Monday, January 22, 2007

The Forgotten Class

As a volunteer for One Brick, I had the privilege to serve the homeless at Glide Memorial today. Glide soup kitchen is in the heart of San Francisco's notorious Tenderloin District, and as I had the chance to experience today, is the heart of the Tenderloin.

The volunteers rotated responsibilities. I collected tickets in the disabled room, where people with wheelchairs, walkers and canes have easiest access. Many were amputees, and several others brought their children in strollers. Each person received two tickets, which allowed them two trays of food. I watched as a woman stuffed the food in a baby bottle. She handed me her ticket while another volunteer handed her a second tray of food. I took the ticket while a security guard in a yellow jacket stared at me. He had given us strict instructions. A ticket gets a tray. A person gets two tickets.

When I was in the clear, I placed the ticket under the woman's tray. "His ticket," I said, nodding my head toward her son's stroller like MacGyver making a time machine out of a styrofoam cup and a pepper packet. So what if it they were sneaking a piece of bread, some wilted lettuce and soggy zucchini. Humans shouldn't be desperate for food that looked like it had been through a garbage disposal.

If you've seen The Pursuit of Happyness, you know exactly where I was today. The long lines weren't Hollywood special effects, and the face of American hunger is indelable. When I first started volunteering, I wanted to have the coveted job at the end of the soup line. That person gets to say good morning or hello to every person and hand them a tray. I was three people from the end, and I could see the line that wrapped endlessly around the building. On every side, people's eyes were filled with survival. Their focus was on getting a tray and then devouring and hiding their food before using a second ticket. Anyone in physical proximity could feel their emptiness.
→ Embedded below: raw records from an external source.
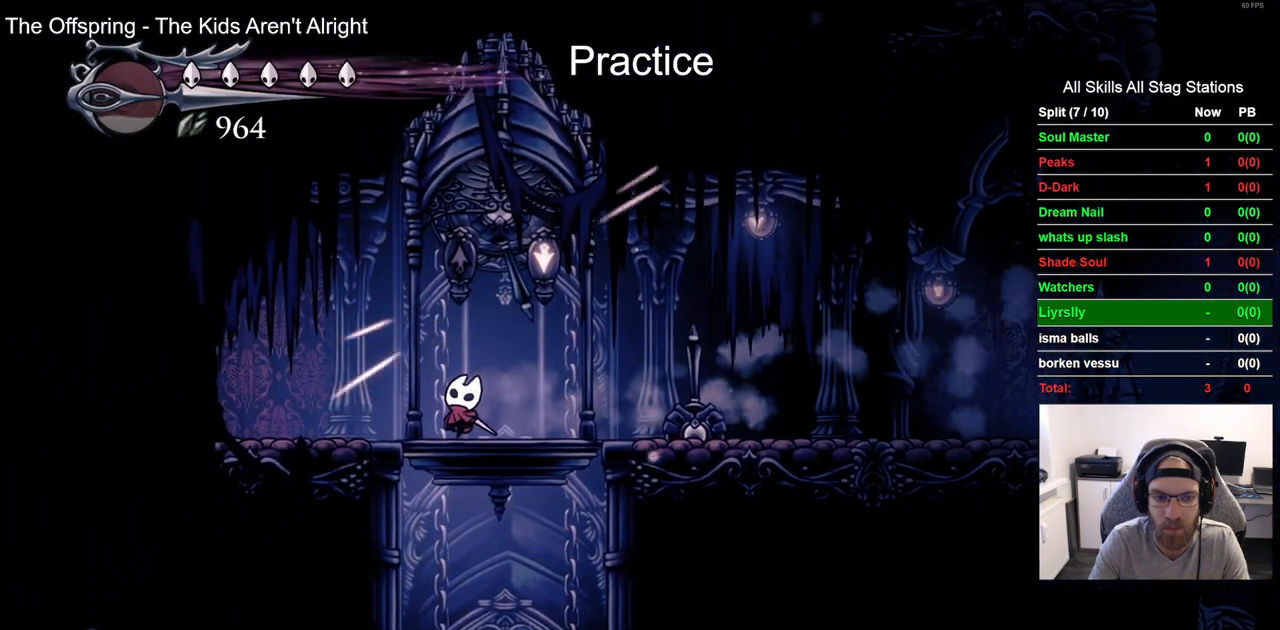
{"buttons": [], "left_stick": "center", "right_stick": "center", "events": []}
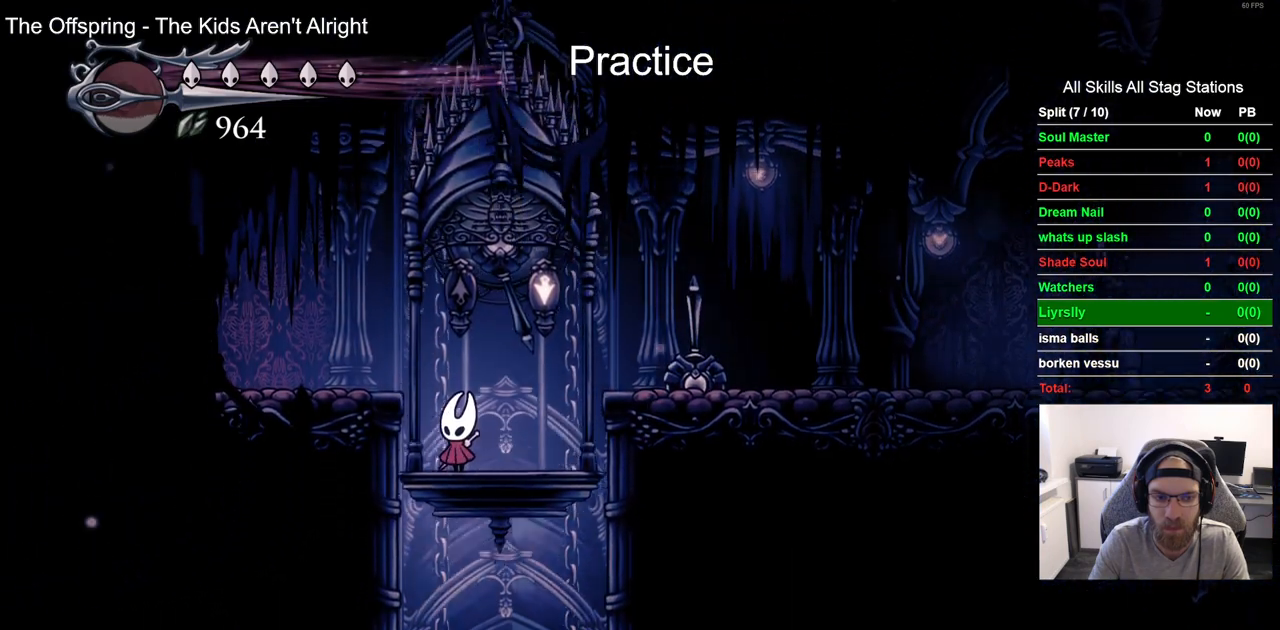
{"buttons": [], "left_stick": "center", "right_stick": "center", "events": []}
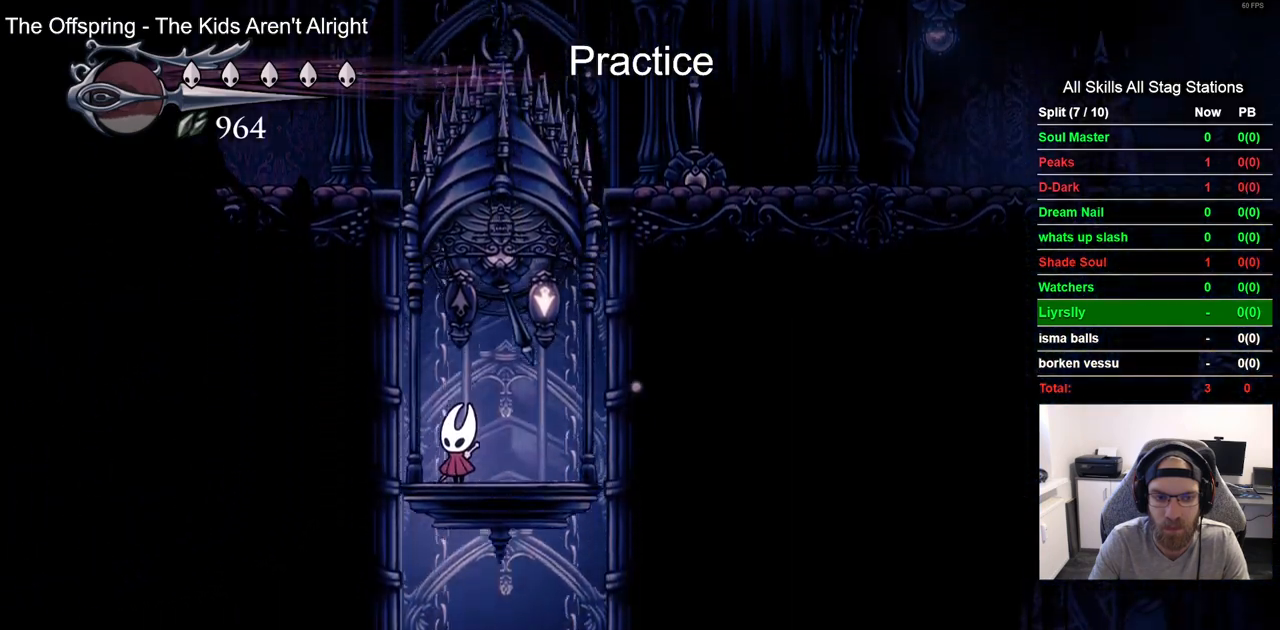
{"buttons": [], "left_stick": "center", "right_stick": "center", "events": []}
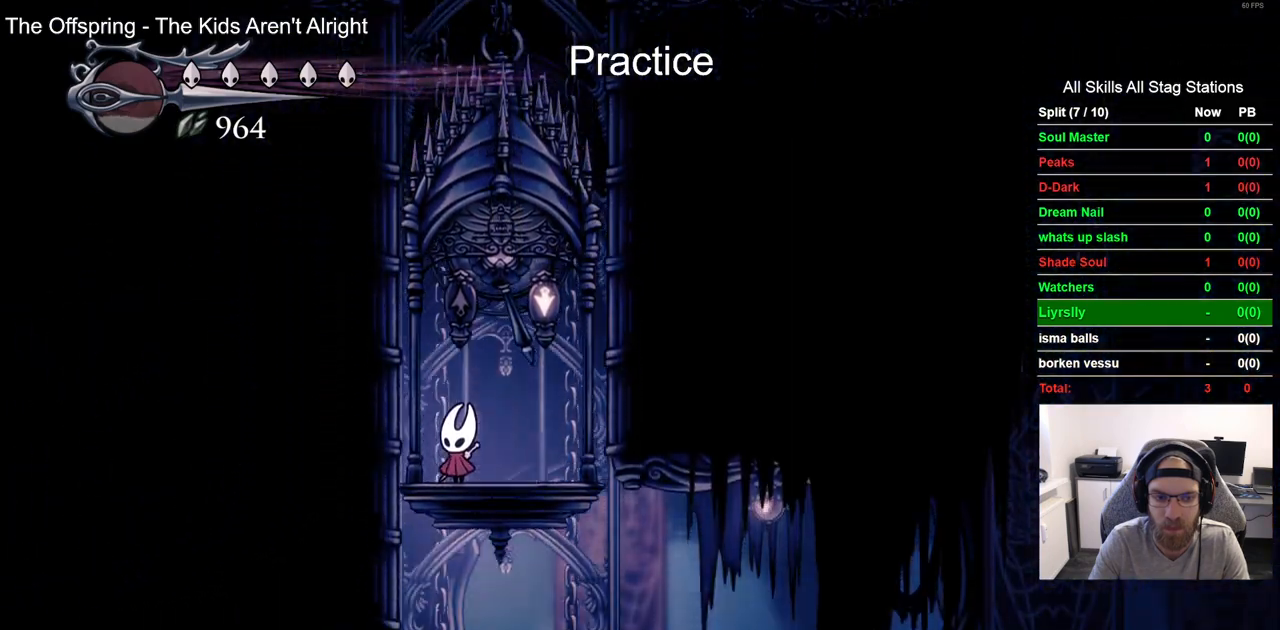
{"buttons": ["DPAD_LEFT"], "left_stick": "center", "right_stick": "center", "events": [[333, "DPAD_LEFT", "down"]]}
The suffering was so insatiable, at the second hour, I no longer wanted to be in the prized greeter position. I didn't want to be on the other end of that kind of gratitude. My heArtwork project, most of it having been anonymous, has sheltered me from its impact. As a volunteer, I get to be uncomfortably confronted with the type of human hurt I feel that my own best efforts and compassion cannot heal.

I had been told that one thousand people come through the Glide line every day. I spell it because although those citizens are a forgotten class, they aren't a number. One thousand hardly seems to meet the six heArts I gave out today.

But I was mistaken. The organizer told me that Glide feeds one thousand people THREE times a day. I spent most of my time next to a sixteen year old boy, who was doing community service. I knew he could see everything I had, through the filter of his own experience. As the steady stream of seemingly hopeless faces passed, I personally felt grateful for health insurance, my sister, a warm home, a good doctor, caring friends and two healthy parents.

The boy beside me looked up and nervously adjusted his plastic gloves. "Hey," he said, lifting his chin in a jerk and narrowing his eyes. "This is hard work, huh?"

I blinked hard and looked down. At that moment, we were just acknowleding each person, occasionally telling them we were sorry that we didn't have forks.

"Yes," I said. "It is."

2 comments:

biggearhead said...

Thanks for sharing. Makes me feel grateful for only lacking dental insurance - even if it's cost me several grand in the past two years. Perspective.

Jaynel Attolini said...

Seriously. I never so badly wished I could have the ultimate simultaneous superpowers of doctor, dentist, therapist, owner of a clothing store (with free clothes all day/every day, including shoes!), carpenter, millionaire and a hairstylist.

I could clothe and feed everyone, listen to their problems and make them not be sick...build their houses and fix their hair.

But then, I'd have to be Jesus. Or-- if I gave everyone a car--Oprah.